===== RECORDS TO PROCESS =====
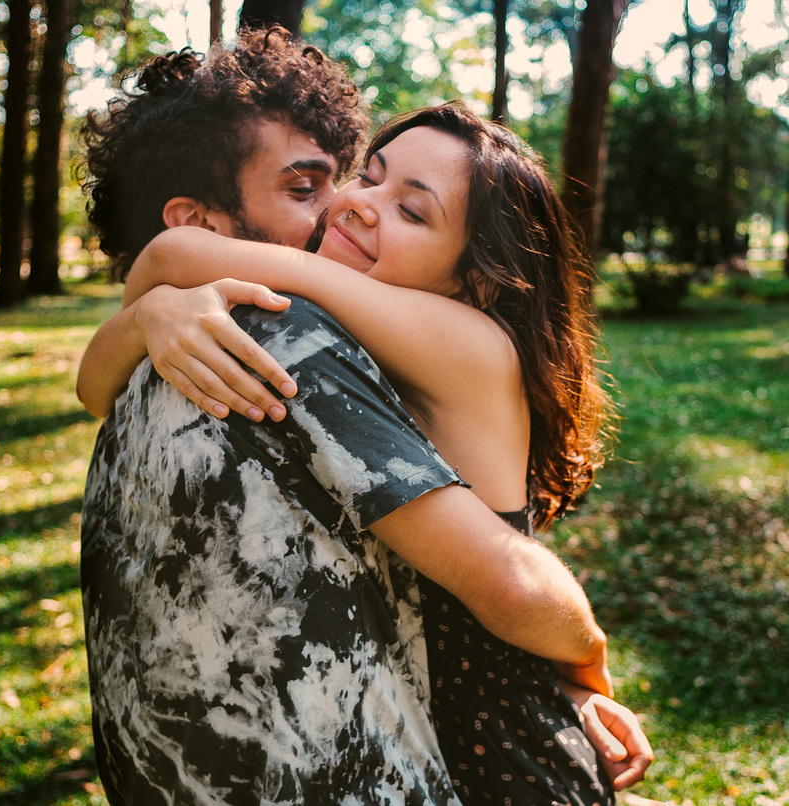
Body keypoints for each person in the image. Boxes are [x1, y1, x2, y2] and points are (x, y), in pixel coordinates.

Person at [77, 31, 648, 805]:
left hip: (501, 738)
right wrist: (151, 319)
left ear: (478, 279)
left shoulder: (470, 340)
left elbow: (512, 584)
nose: (354, 204)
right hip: (437, 718)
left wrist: (583, 667)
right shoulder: (373, 339)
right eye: (368, 178)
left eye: (411, 210)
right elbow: (92, 385)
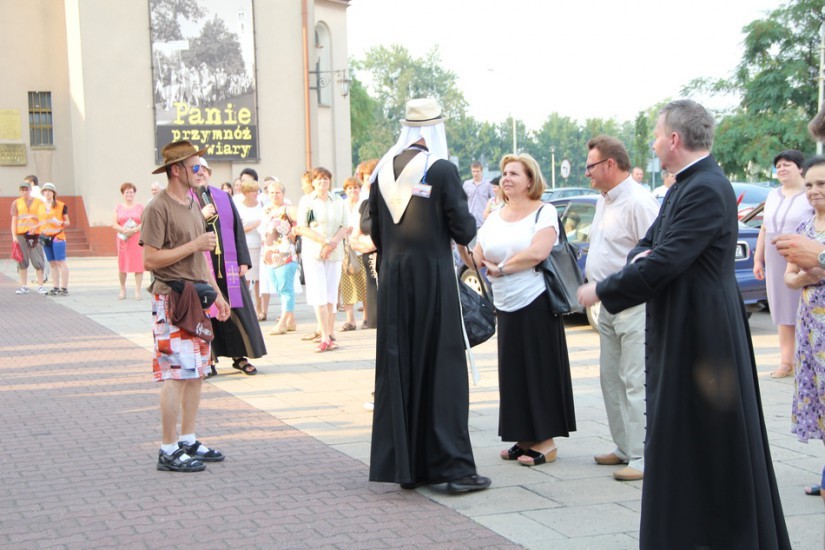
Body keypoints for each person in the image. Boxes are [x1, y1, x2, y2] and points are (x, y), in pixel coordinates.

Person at [577, 100, 790, 548]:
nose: (654, 144)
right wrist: (644, 257)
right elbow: (647, 246)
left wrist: (603, 289)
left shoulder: (705, 186)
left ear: (674, 139)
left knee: (709, 436)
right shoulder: (686, 185)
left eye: (657, 135)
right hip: (684, 320)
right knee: (681, 434)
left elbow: (667, 257)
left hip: (704, 330)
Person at [368, 97, 491, 493]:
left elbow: (374, 231)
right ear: (436, 129)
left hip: (393, 280)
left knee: (400, 367)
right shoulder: (441, 169)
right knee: (442, 370)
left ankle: (408, 467)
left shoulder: (381, 170)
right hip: (432, 279)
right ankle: (453, 469)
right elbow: (463, 229)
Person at [472, 153, 576, 468]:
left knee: (539, 370)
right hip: (504, 303)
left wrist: (502, 268)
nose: (506, 178)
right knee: (513, 372)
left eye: (514, 173)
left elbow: (538, 252)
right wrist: (459, 242)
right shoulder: (494, 216)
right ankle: (523, 438)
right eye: (505, 173)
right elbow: (476, 257)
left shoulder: (544, 212)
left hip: (536, 299)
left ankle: (546, 441)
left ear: (530, 180)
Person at [142, 140, 231, 473]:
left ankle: (188, 439)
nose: (201, 171)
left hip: (196, 297)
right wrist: (194, 244)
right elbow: (150, 259)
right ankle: (168, 448)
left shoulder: (193, 203)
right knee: (175, 374)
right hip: (171, 298)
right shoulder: (158, 207)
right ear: (176, 170)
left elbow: (200, 258)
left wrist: (217, 294)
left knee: (197, 373)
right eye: (195, 166)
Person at [582, 136, 660, 482]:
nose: (587, 173)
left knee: (635, 381)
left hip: (634, 305)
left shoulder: (639, 202)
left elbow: (655, 256)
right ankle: (625, 446)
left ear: (609, 164)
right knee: (611, 378)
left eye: (590, 166)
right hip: (607, 304)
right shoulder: (605, 200)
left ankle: (644, 456)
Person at [193, 157, 266, 376]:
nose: (200, 174)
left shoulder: (223, 197)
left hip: (228, 265)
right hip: (201, 266)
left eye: (204, 170)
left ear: (210, 173)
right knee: (206, 311)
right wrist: (200, 216)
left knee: (236, 310)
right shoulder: (185, 199)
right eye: (195, 170)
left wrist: (243, 260)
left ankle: (239, 356)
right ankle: (209, 359)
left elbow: (237, 229)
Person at [783, 155, 825, 500]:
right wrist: (804, 277)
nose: (814, 191)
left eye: (821, 184)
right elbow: (789, 278)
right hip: (811, 328)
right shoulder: (803, 228)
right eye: (809, 185)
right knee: (818, 398)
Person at [753, 150, 813, 378]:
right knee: (780, 309)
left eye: (787, 164)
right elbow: (764, 228)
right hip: (774, 255)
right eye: (778, 166)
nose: (782, 169)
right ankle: (786, 362)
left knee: (802, 307)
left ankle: (805, 360)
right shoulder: (773, 195)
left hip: (800, 256)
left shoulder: (809, 194)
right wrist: (758, 258)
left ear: (800, 168)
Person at [295, 167, 350, 352]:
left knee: (331, 295)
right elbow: (303, 227)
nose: (323, 182)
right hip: (314, 253)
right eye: (319, 179)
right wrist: (324, 242)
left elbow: (345, 225)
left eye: (326, 178)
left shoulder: (338, 201)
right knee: (319, 294)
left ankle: (330, 333)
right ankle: (324, 336)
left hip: (334, 253)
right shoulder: (307, 201)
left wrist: (332, 243)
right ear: (313, 182)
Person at [262, 179, 298, 335]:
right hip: (270, 255)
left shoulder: (288, 209)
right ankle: (291, 320)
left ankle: (282, 322)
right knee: (278, 288)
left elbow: (301, 226)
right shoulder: (267, 210)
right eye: (271, 192)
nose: (274, 195)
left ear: (283, 194)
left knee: (285, 289)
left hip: (286, 254)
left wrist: (291, 233)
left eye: (277, 192)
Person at [339, 176, 367, 331]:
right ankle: (350, 320)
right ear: (345, 190)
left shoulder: (364, 203)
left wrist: (355, 229)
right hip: (346, 249)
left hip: (362, 247)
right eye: (349, 188)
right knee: (347, 285)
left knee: (365, 284)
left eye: (355, 187)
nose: (353, 190)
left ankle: (367, 318)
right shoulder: (341, 205)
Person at [11, 180, 46, 294]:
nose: (24, 192)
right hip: (21, 234)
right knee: (22, 260)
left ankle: (40, 286)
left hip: (35, 234)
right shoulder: (16, 203)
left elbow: (44, 218)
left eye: (26, 190)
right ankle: (24, 286)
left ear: (30, 190)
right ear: (19, 192)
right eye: (22, 190)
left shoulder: (39, 202)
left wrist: (35, 224)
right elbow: (14, 221)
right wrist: (14, 236)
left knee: (37, 259)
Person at [235, 179, 264, 320]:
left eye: (257, 190)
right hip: (246, 245)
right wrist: (253, 226)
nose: (256, 193)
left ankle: (260, 309)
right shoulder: (239, 206)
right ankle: (247, 310)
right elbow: (237, 228)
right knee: (245, 279)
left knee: (259, 280)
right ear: (245, 193)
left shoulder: (262, 205)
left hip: (260, 245)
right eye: (253, 191)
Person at [36, 182, 71, 296]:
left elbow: (67, 222)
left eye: (49, 191)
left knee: (60, 261)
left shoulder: (61, 206)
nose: (47, 193)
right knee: (52, 263)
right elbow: (40, 221)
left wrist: (60, 222)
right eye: (45, 191)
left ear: (54, 193)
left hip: (58, 236)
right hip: (46, 237)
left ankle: (64, 288)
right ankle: (55, 287)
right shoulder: (40, 207)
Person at [113, 182, 145, 300]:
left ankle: (137, 290)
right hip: (123, 239)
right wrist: (124, 230)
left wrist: (134, 230)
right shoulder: (118, 207)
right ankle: (122, 289)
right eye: (127, 192)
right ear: (123, 194)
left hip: (137, 238)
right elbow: (114, 224)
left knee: (138, 264)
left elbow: (144, 222)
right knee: (122, 264)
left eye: (131, 192)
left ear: (134, 193)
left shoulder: (140, 207)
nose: (129, 194)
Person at [462, 160, 494, 229]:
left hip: (484, 222)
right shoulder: (466, 184)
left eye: (477, 171)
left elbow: (493, 200)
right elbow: (462, 201)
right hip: (470, 221)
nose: (475, 174)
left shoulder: (488, 184)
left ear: (481, 171)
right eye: (473, 171)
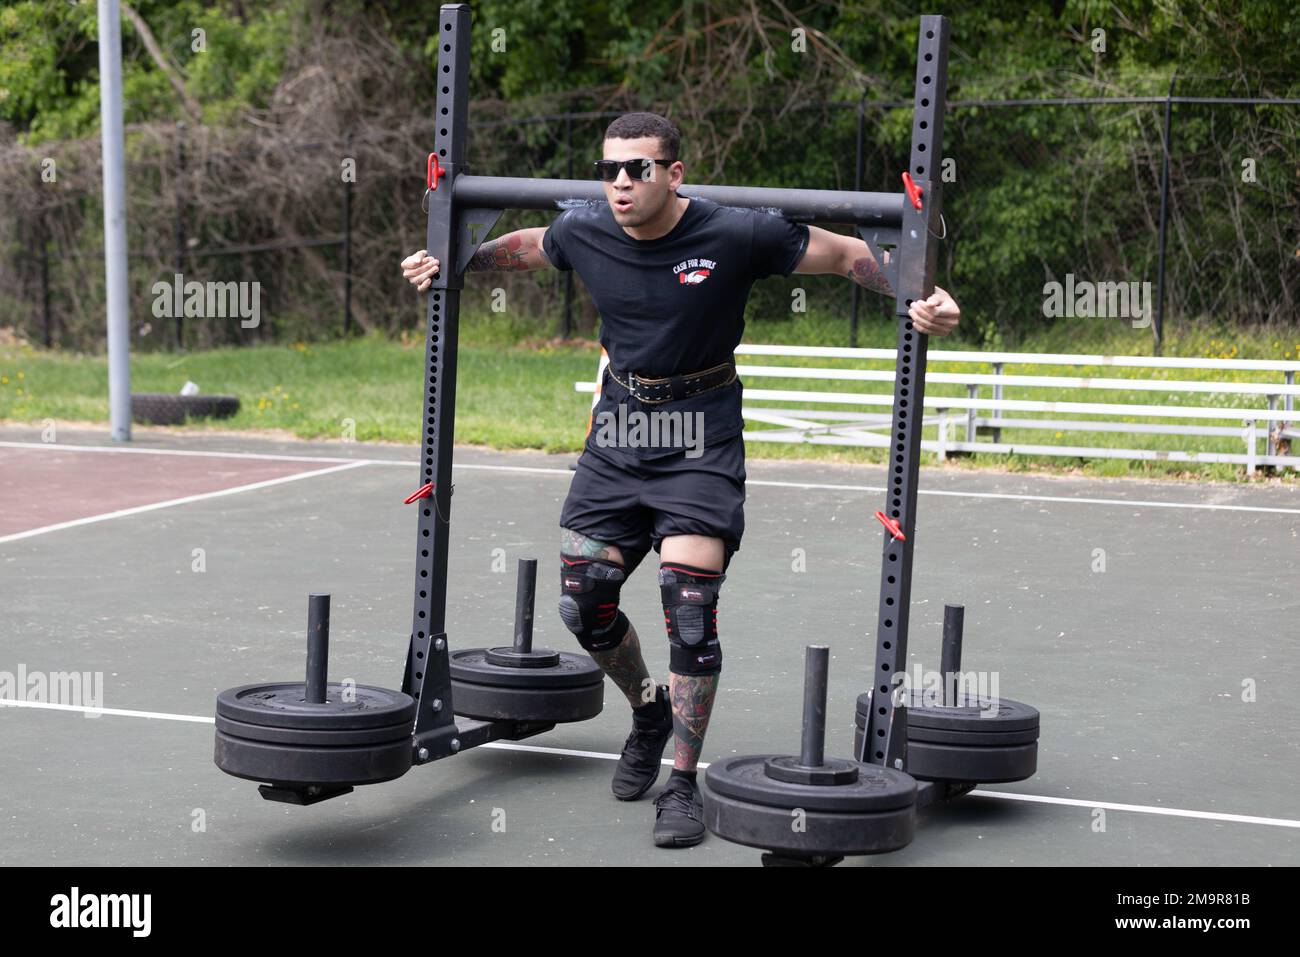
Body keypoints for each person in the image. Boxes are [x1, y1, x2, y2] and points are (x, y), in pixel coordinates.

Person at [401, 112, 960, 848]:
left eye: (639, 169)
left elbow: (844, 256)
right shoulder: (588, 229)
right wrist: (447, 258)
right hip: (622, 429)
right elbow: (527, 247)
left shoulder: (737, 234)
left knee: (688, 605)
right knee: (582, 599)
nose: (622, 183)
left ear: (675, 173)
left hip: (700, 430)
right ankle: (647, 708)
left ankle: (683, 781)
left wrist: (924, 292)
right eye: (610, 171)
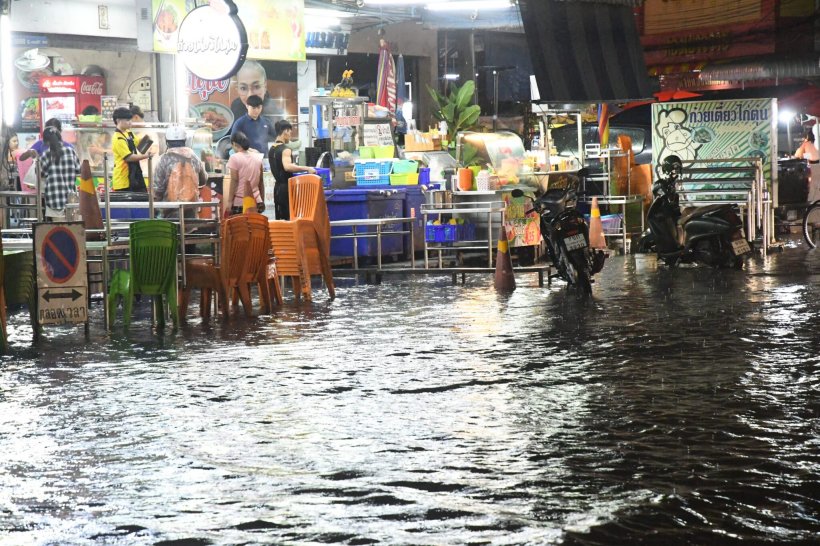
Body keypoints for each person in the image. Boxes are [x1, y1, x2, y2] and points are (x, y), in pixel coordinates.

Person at [153, 126, 206, 219]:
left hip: (169, 212)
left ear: (167, 142)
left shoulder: (163, 159)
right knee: (189, 232)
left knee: (172, 232)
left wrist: (154, 208)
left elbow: (157, 188)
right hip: (190, 211)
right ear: (185, 140)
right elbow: (203, 180)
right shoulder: (194, 157)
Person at [268, 119, 315, 221]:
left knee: (279, 217)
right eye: (289, 131)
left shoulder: (272, 148)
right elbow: (287, 167)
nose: (290, 134)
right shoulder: (285, 149)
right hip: (286, 188)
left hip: (277, 188)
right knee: (288, 218)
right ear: (285, 131)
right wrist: (307, 168)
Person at [38, 126, 80, 219]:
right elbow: (78, 169)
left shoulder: (45, 155)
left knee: (57, 231)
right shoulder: (71, 151)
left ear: (46, 141)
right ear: (60, 137)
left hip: (54, 198)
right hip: (70, 199)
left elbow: (41, 174)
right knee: (72, 230)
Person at [229, 60, 285, 128]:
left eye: (256, 87)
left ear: (265, 86)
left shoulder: (274, 113)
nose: (250, 95)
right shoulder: (236, 106)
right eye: (243, 88)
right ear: (237, 89)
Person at [225, 131, 264, 217]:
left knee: (241, 229)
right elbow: (261, 181)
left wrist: (229, 201)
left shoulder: (234, 158)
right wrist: (262, 200)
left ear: (234, 144)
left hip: (240, 202)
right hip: (257, 200)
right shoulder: (258, 157)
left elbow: (234, 180)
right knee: (254, 228)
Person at [112, 106, 151, 192]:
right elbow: (128, 157)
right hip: (123, 179)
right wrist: (146, 156)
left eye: (130, 120)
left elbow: (138, 145)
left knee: (142, 200)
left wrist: (148, 140)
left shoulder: (128, 132)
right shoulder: (118, 138)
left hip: (134, 175)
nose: (130, 123)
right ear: (118, 121)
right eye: (127, 120)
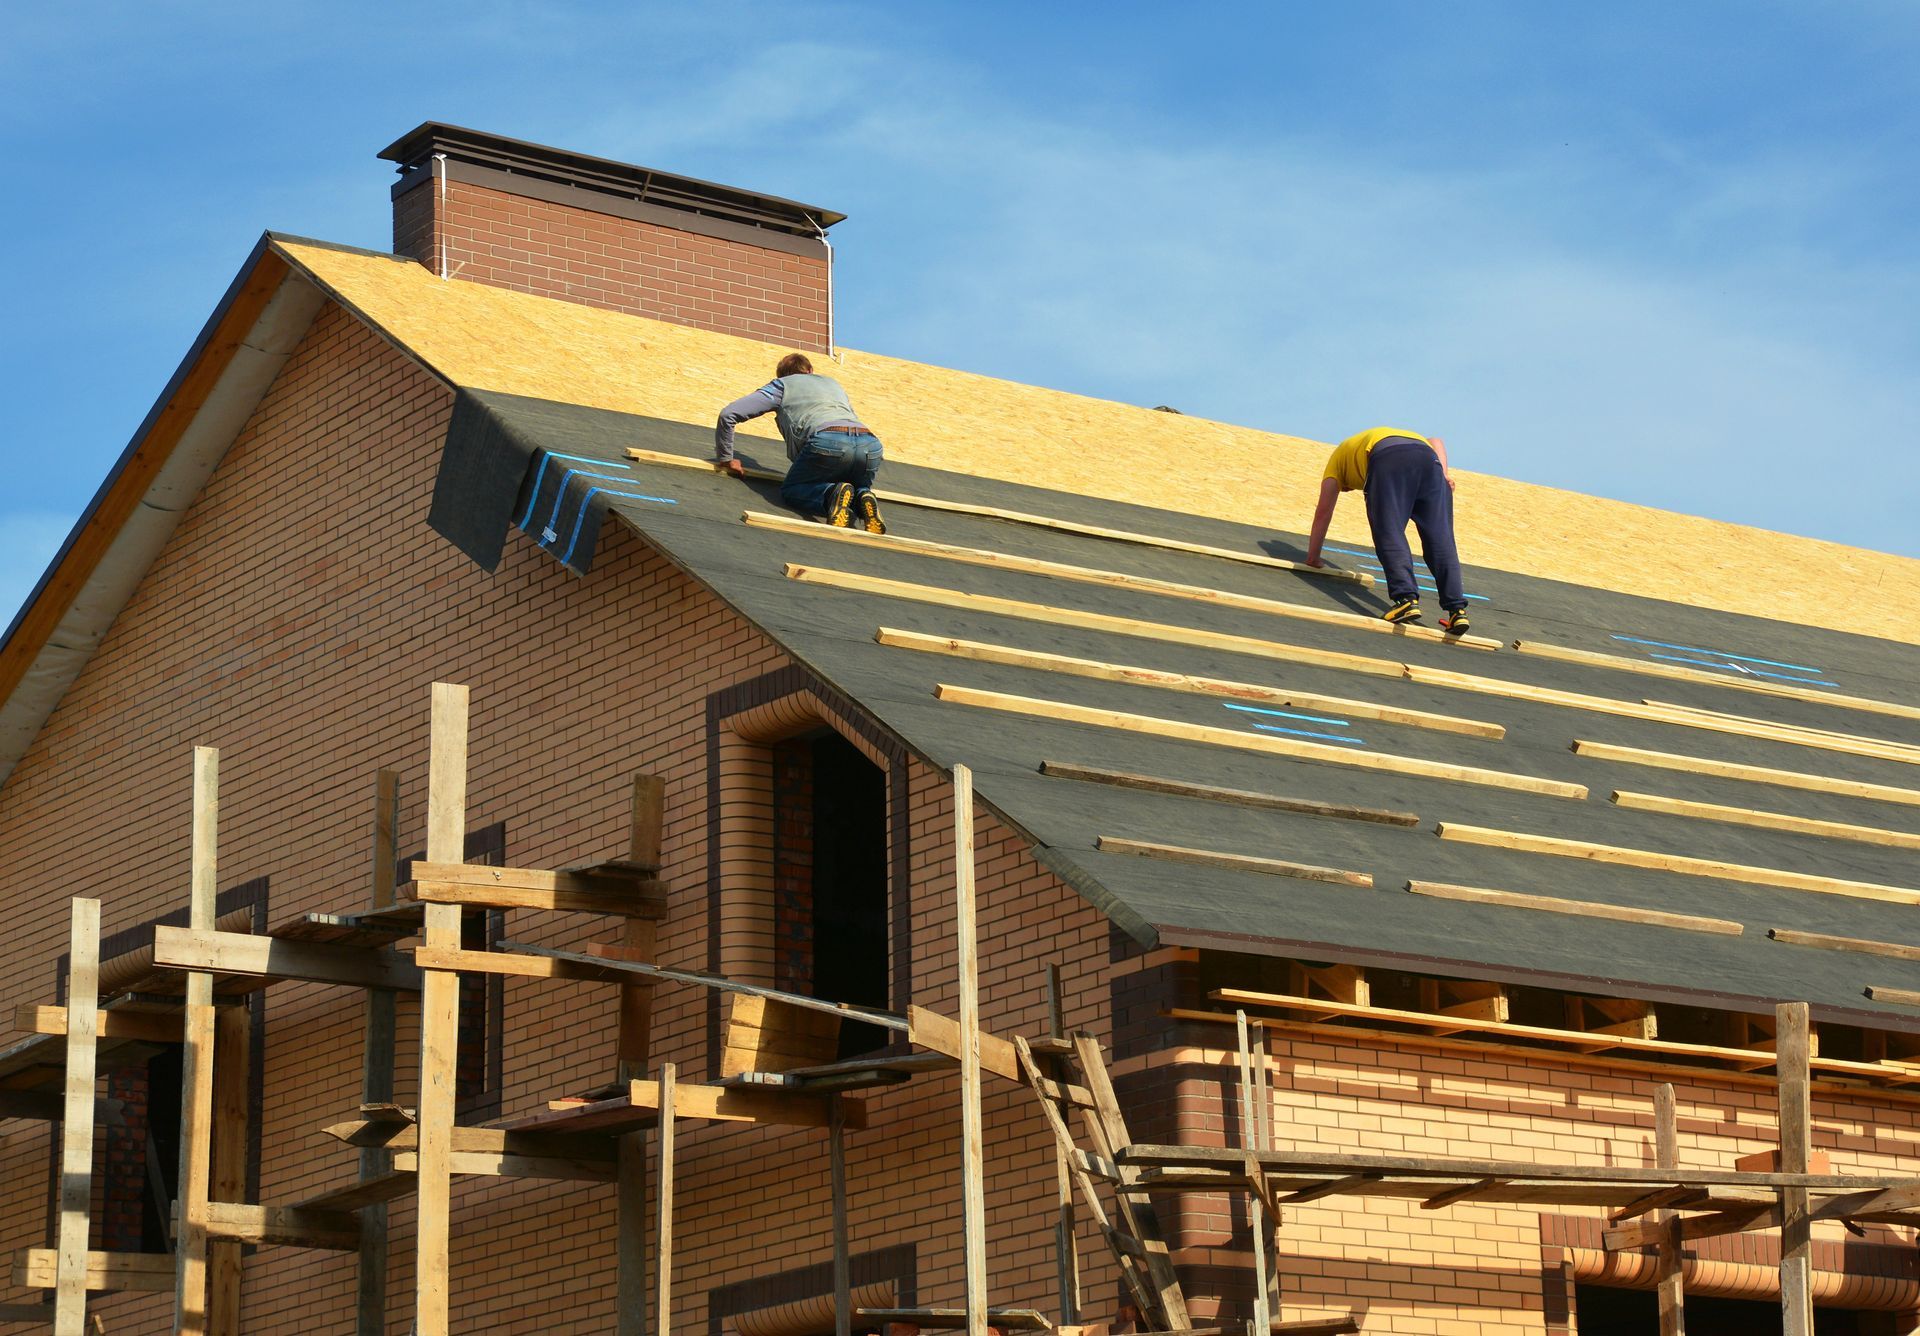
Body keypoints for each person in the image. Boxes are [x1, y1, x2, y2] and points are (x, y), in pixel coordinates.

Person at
=====
◆ **TASK INSTRUCTIONS**:
Please give an exact copy of the lines above, beginning with the line containing "left shoulder: (61, 206)" and running through the line containing "left knee: (138, 264)", and of no other lines.

◆ **EXPECTED ANSWER**:
left shoulder: (61, 206)
nose: (47, 193)
right knee: (52, 263)
right elbow: (40, 221)
left wrist: (60, 222)
right eye: (45, 191)
left ear: (54, 193)
left hip: (58, 236)
right hip: (46, 237)
left ankle: (64, 288)
right ankle: (55, 287)
right shoulder: (40, 207)
Person at [113, 182, 145, 300]:
left ankle: (137, 290)
right hip: (123, 239)
right wrist: (124, 230)
left wrist: (134, 230)
right shoulder: (118, 207)
right ankle: (122, 289)
right eye: (127, 192)
right ear: (123, 194)
left hip: (137, 238)
right elbow: (114, 224)
left knee: (138, 264)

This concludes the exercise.